Lenovo’s netbook future sees Windows 7 and in-built 3G
May 11, 2009 at 12:08 pm
Lenovo believes that the future of netbooks will see Windows 7 becoming the dominant operating system, in-built 3G functionality becoming commonplace, lower prices and netbooks not being constrained by small systems i.e. we could see netbooks entering 12-14-inch territory.
Linux users will be disappointed to hear that Lenovo claims that consumers are confused by Linux netbooks. “There were a lot of netbooks loaded with Linux, which saves $50 or $100 or whatever it happens to be, based on Microsoft’s pricing and, again, from an industry standpoint, there were a lot of returns because people didn’t know what to do with it,” claims Lenovo’s worldwide competitive analyst, Matt Kohut, in an interview with Tech.Blorge.
“Linux, even if you’ve got a great distribution and you can argue which one is better or not, still requires a lot more hands-on than somebody who is using Windows.

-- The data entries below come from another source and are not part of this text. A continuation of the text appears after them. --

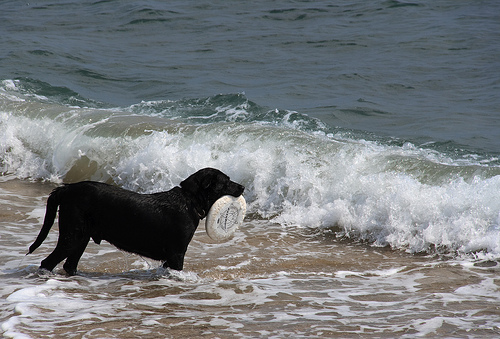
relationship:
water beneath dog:
[323, 167, 481, 284] [26, 165, 244, 275]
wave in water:
[3, 73, 499, 273] [281, 135, 405, 193]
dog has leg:
[31, 147, 223, 275] [163, 256, 184, 273]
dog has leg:
[23, 167, 249, 276] [32, 216, 77, 273]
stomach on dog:
[93, 229, 165, 262] [22, 158, 257, 282]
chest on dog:
[175, 207, 204, 258] [22, 158, 257, 282]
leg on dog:
[32, 199, 162, 307] [30, 130, 304, 305]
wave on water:
[253, 82, 476, 290] [31, 12, 484, 319]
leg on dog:
[39, 239, 66, 269] [26, 165, 244, 275]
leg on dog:
[64, 244, 88, 274] [26, 165, 244, 275]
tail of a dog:
[30, 184, 60, 262] [22, 158, 257, 282]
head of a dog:
[179, 168, 249, 208] [26, 165, 244, 275]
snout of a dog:
[230, 180, 251, 203] [31, 152, 241, 309]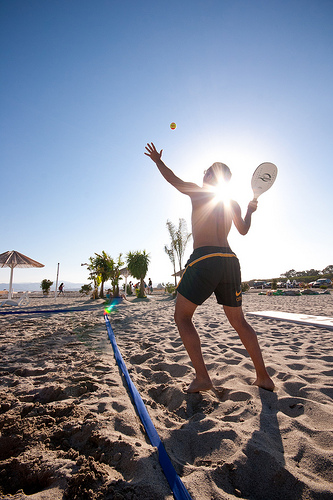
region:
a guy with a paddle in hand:
[126, 115, 310, 400]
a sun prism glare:
[98, 284, 119, 317]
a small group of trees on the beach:
[73, 238, 162, 303]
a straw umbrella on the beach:
[0, 245, 48, 316]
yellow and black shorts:
[168, 231, 265, 333]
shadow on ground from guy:
[122, 367, 317, 498]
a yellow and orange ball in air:
[166, 118, 182, 130]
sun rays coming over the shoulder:
[195, 170, 241, 206]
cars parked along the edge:
[251, 275, 328, 293]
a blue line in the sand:
[103, 297, 184, 497]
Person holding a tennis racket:
[230, 159, 280, 214]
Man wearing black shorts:
[182, 241, 248, 310]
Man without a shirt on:
[177, 179, 238, 243]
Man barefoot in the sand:
[177, 364, 288, 403]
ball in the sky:
[169, 121, 183, 134]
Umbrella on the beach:
[5, 248, 35, 296]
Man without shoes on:
[185, 364, 278, 398]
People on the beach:
[123, 274, 154, 297]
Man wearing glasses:
[199, 165, 213, 180]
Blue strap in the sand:
[92, 302, 156, 476]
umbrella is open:
[0, 250, 44, 299]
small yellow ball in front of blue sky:
[170, 122, 176, 130]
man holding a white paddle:
[143, 143, 287, 392]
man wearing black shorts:
[176, 245, 242, 305]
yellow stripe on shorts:
[177, 252, 238, 290]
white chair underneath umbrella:
[0, 294, 31, 309]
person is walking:
[56, 282, 66, 296]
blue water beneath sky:
[1, 282, 112, 290]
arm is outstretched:
[144, 143, 194, 196]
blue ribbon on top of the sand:
[103, 312, 193, 499]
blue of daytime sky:
[2, 4, 328, 283]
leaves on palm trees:
[95, 251, 148, 294]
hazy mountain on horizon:
[2, 278, 103, 291]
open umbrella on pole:
[1, 248, 43, 298]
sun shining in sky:
[213, 179, 236, 206]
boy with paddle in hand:
[145, 143, 277, 394]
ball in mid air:
[169, 121, 178, 131]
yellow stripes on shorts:
[180, 245, 242, 304]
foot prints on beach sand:
[4, 293, 332, 498]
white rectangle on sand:
[248, 309, 332, 331]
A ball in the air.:
[161, 116, 187, 136]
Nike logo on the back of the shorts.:
[228, 281, 247, 302]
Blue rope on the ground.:
[97, 308, 198, 498]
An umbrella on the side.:
[3, 240, 40, 303]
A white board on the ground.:
[248, 302, 331, 331]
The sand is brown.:
[11, 292, 331, 480]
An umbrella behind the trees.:
[91, 253, 150, 300]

So, we’ve seen overwhelmingly people wanting to stay with Windows because it just makes more sense: you just take it out of the box and it’s ready to go,” says Kohut.
Kohut believes that Windows 7 will be the dominant operating system running on netbooks in the future, giving particular praise for its touchscreen functionality. “Windows 7 is going to have, not a true netbook version, but a version [Starter] intended to work especially well on netbooks,” says Kohut.
“One of the cool things that Windows 7 does is touch. So, it’s not far off to have a netbook where you have full touch integration built into it and not just drag/drop but full multitouch where you’ve got all the gestures.”
Kohut admits that Lenovo may still have to do some work on the touch interface itself. “One of our focus areas specifically is how do we overlay on top of what Windows is offering,” he says. “If you are going to bring in touch, how do we overlay common tabs so that now we can enter numbers, [and] how do we make the keypad bigger, for example?”
Kohut points out that vendors are already moving toward bigger screens, and that customers are demanding bigger panels and lower prices. “There is no reason why a netbook has to be a small system. People say, “maybe if we go 12 or 14 inches as we go to larger systems, I just need the system to do basic things, but I don’t need something that is super expensive either,” said Kohut.